China’s interests in securing access to North Korea’s resources are obvious. After skyrocketing prices, Beijing partially lost control and is now eager to regain the advantage. One example is the trade of rare earth elements with South Korea, which, according to China Daily, has seen a surge in June of 36.3 percent to up to 126 metric tons, while the overall value declined by 0.4 percent. Additionally, the moment China is able to trade with North Korea’s rare earths, as Pyongyang itself is not able to extract the elements, Beijing could further impose environmental regulations on its domestic mining industry. The undeniable damage the mining process has on the landscape is an argument that has China already tried to use in its ongoing WTO case.
North Korea could receive a flow of fresh capital into the country without having to make any political reconciliation moves towards South Korea. Kim Jong-un could use the economic gains of the deal with China to further stabilize his authority while avoiding painful reforms or a further opening to the West. The regime’s self-confidence would be boosted, which could worsen the prospect of any future approximation with the South.
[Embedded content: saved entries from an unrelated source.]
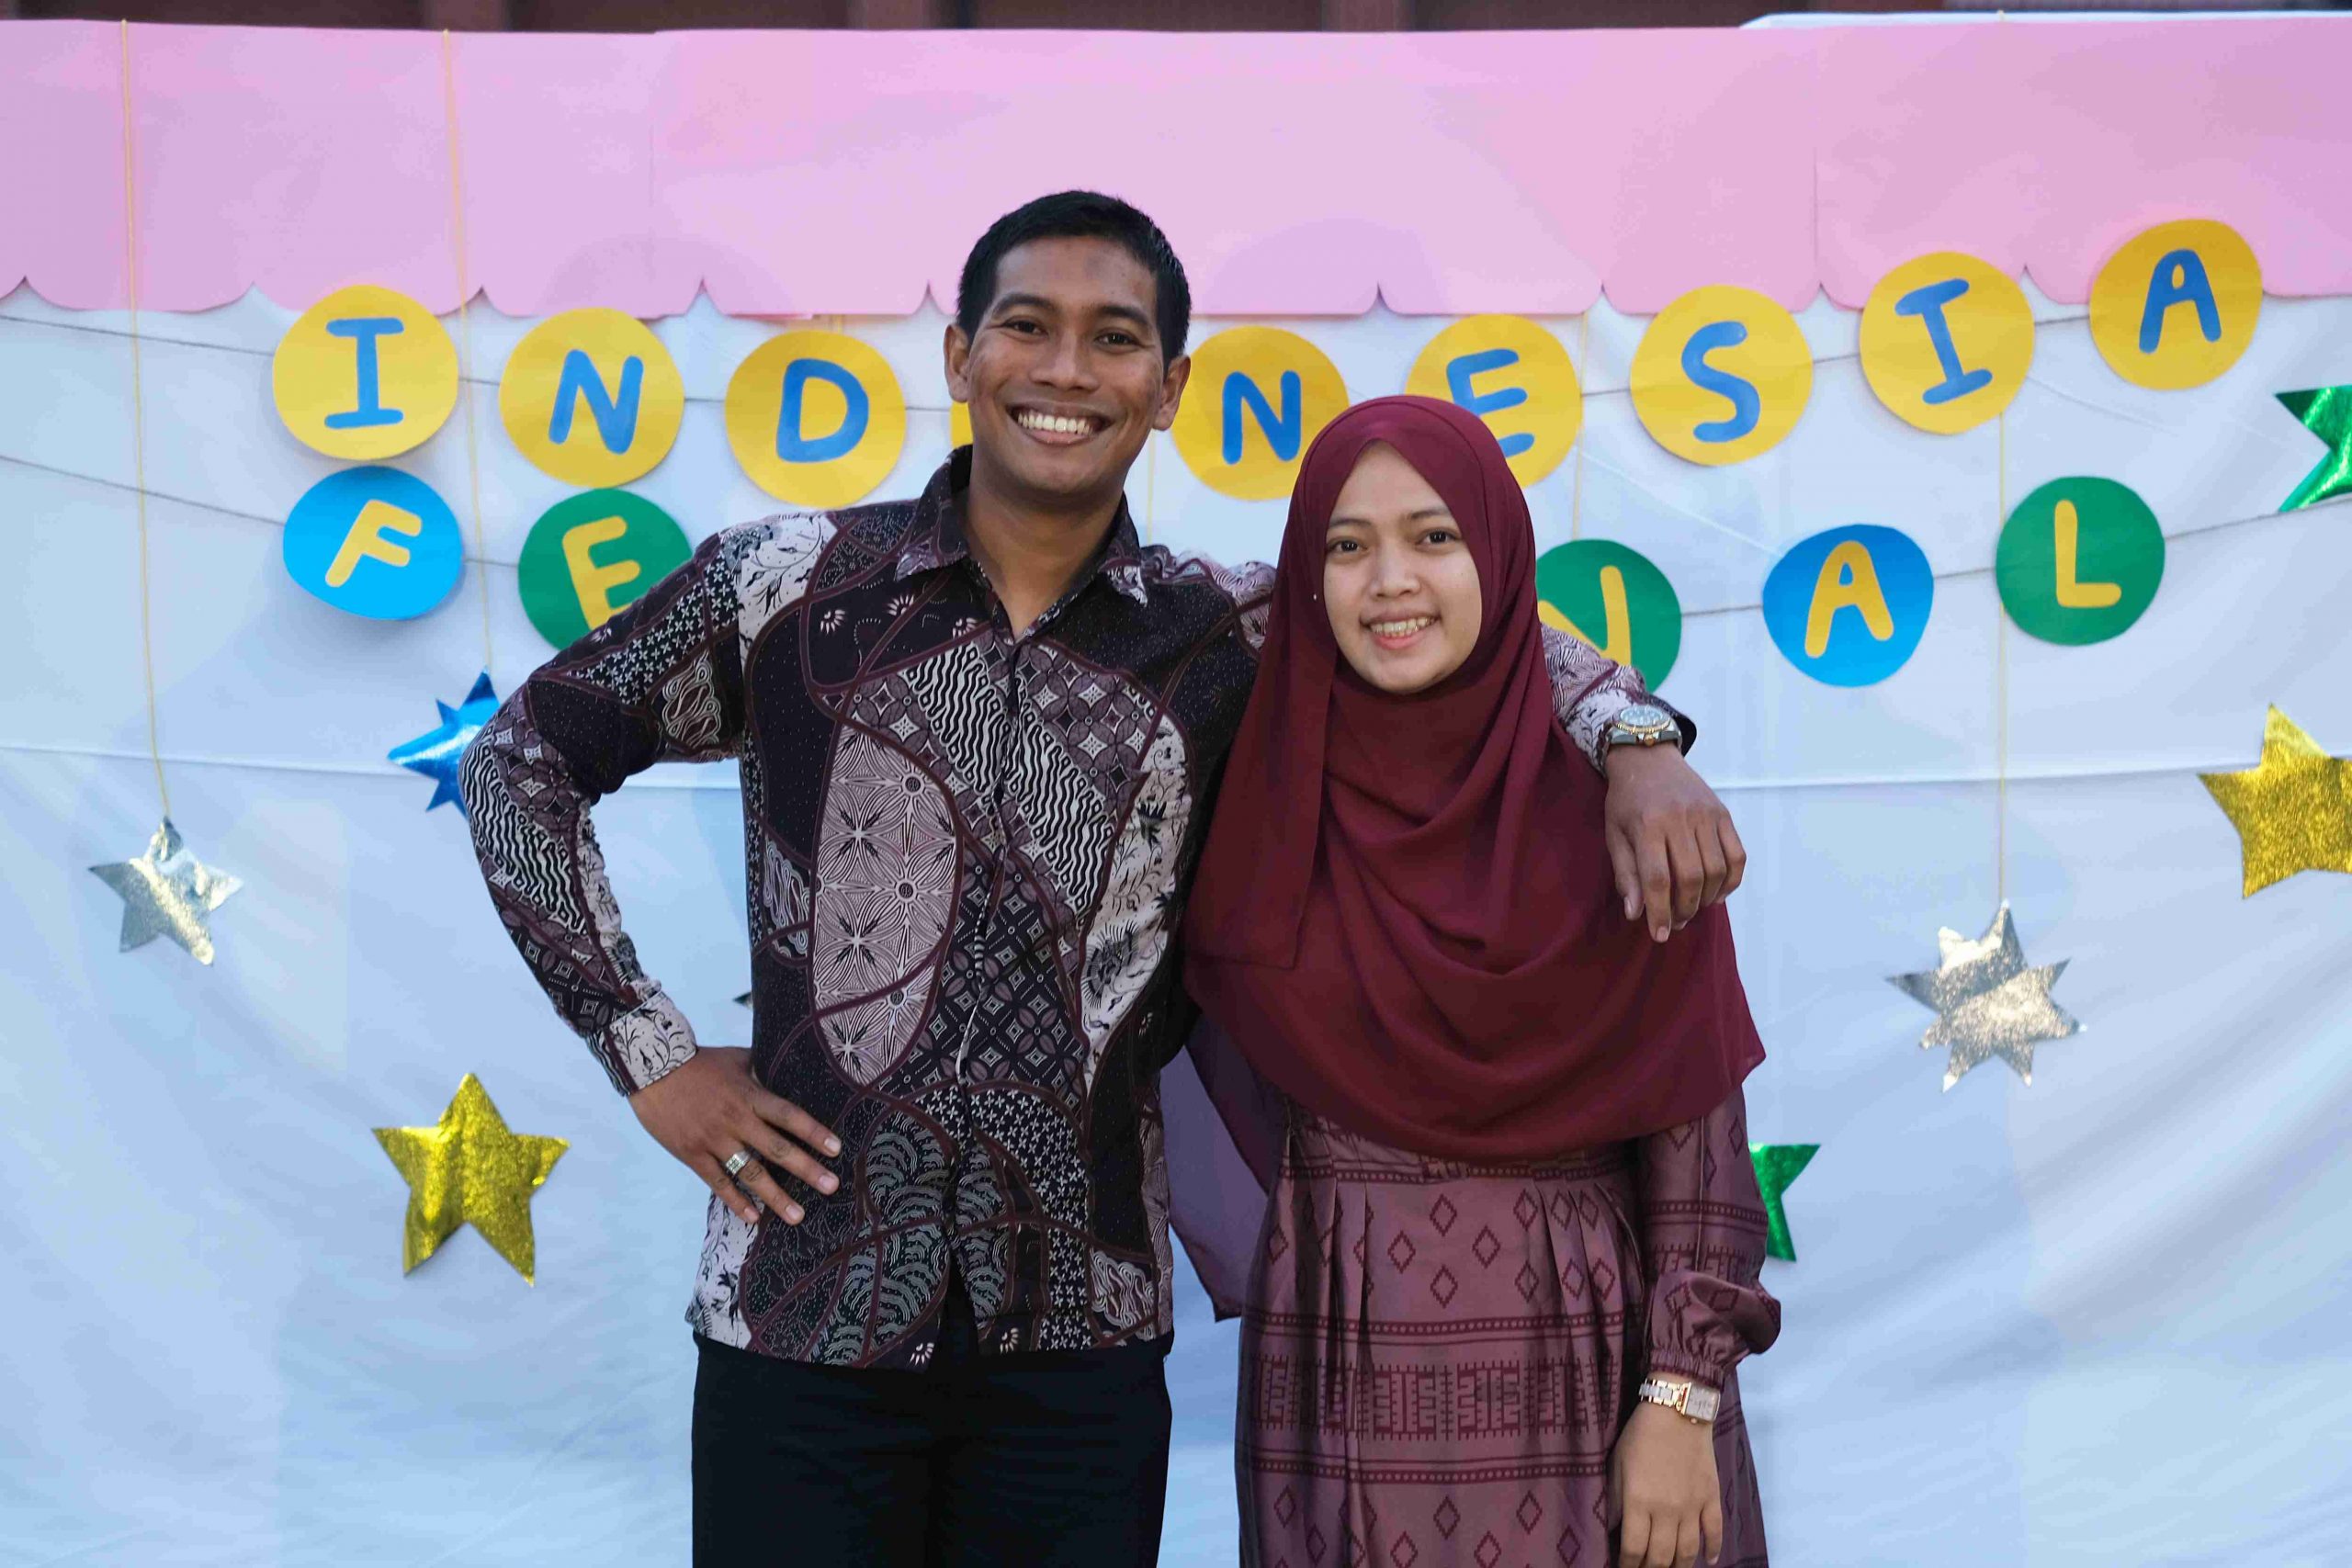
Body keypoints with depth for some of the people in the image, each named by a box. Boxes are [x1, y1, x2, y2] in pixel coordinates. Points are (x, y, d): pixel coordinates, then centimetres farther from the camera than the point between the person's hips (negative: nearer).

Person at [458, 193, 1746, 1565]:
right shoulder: (789, 585, -3)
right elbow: (523, 760, 4)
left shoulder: (1228, 640, 0)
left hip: (1083, 1341, 2)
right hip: (799, 1315, -1)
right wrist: (649, 1053, -1)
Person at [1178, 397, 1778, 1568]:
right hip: (1347, 1386, 1)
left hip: (1586, 1374, -1)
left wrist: (1682, 1402, -9)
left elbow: (1696, 1121, -5)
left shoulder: (1612, 799, -6)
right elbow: (1228, 1087, 10)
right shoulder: (1264, 810, -1)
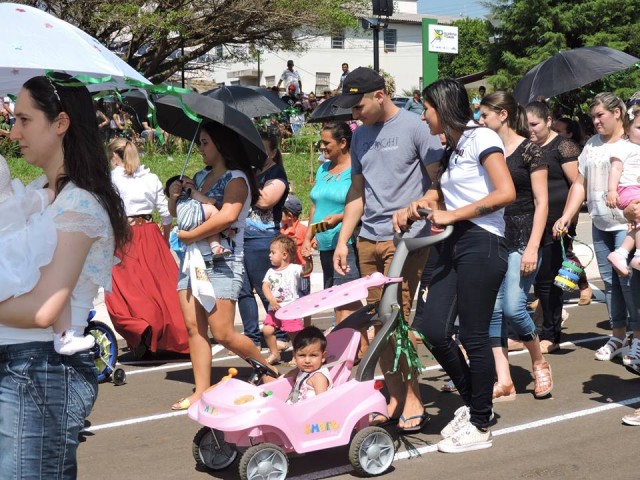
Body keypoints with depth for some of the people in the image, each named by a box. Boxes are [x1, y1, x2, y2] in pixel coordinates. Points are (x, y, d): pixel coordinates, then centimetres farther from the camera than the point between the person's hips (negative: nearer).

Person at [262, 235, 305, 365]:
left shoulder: (293, 269, -4)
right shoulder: (271, 272, 11)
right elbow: (265, 286, 2)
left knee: (294, 332, -6)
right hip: (274, 308, 5)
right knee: (267, 330, -4)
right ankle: (274, 354, 13)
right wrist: (271, 299, -14)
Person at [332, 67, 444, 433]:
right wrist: (343, 240, 15)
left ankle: (414, 402, 2)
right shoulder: (361, 135, 16)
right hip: (368, 239, 7)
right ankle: (395, 398, 17)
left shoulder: (415, 127, -5)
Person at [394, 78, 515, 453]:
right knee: (432, 329, 3)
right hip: (455, 246, 8)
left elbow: (506, 193, -19)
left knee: (474, 336, -2)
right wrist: (413, 209, 0)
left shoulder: (481, 138, -8)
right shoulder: (452, 148, 18)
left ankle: (480, 426, 11)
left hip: (482, 244, -8)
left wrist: (452, 215, -15)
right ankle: (473, 403, 21)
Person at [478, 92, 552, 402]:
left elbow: (541, 202, -8)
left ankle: (539, 362, 12)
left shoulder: (529, 151, -6)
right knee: (493, 310, 1)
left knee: (512, 307, -13)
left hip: (521, 239, -6)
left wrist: (533, 247, -15)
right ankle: (504, 382, 5)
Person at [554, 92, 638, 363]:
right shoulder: (592, 145, 15)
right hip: (600, 224, 6)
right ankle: (618, 336, 18)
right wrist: (566, 216, 6)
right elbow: (580, 184, 15)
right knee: (609, 281, 9)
If China is able to fully implement the deal and use the newly available resources to regain an improved price control on rare earth elements, the implications for global high-technology industries could be a shortage of supply. Given the case that China would fulfil its export quotas and global demand would be satisfied, at least a significant rise in prices has to be expected. That makes dependent nations like South Korea and Japan even more eager to make China’s monopoly a case for the WTO. Even if the discovery of new resources proves to be right, such as Japans announcement in July 2012 of a deposit in the Pacific seabed, the time it takes to use that rare earth to counter China’s price control would be very costly.
Christoph Unrast is currently a PHD-candidate at the CAU Kiel and is a researcher for the geostrategic consultancy firm Wikistrat.
The opinions expressed in this article are those of the author, and do not necessarily reflect the views of 2point6billion.com or Asia Briefing Ltd.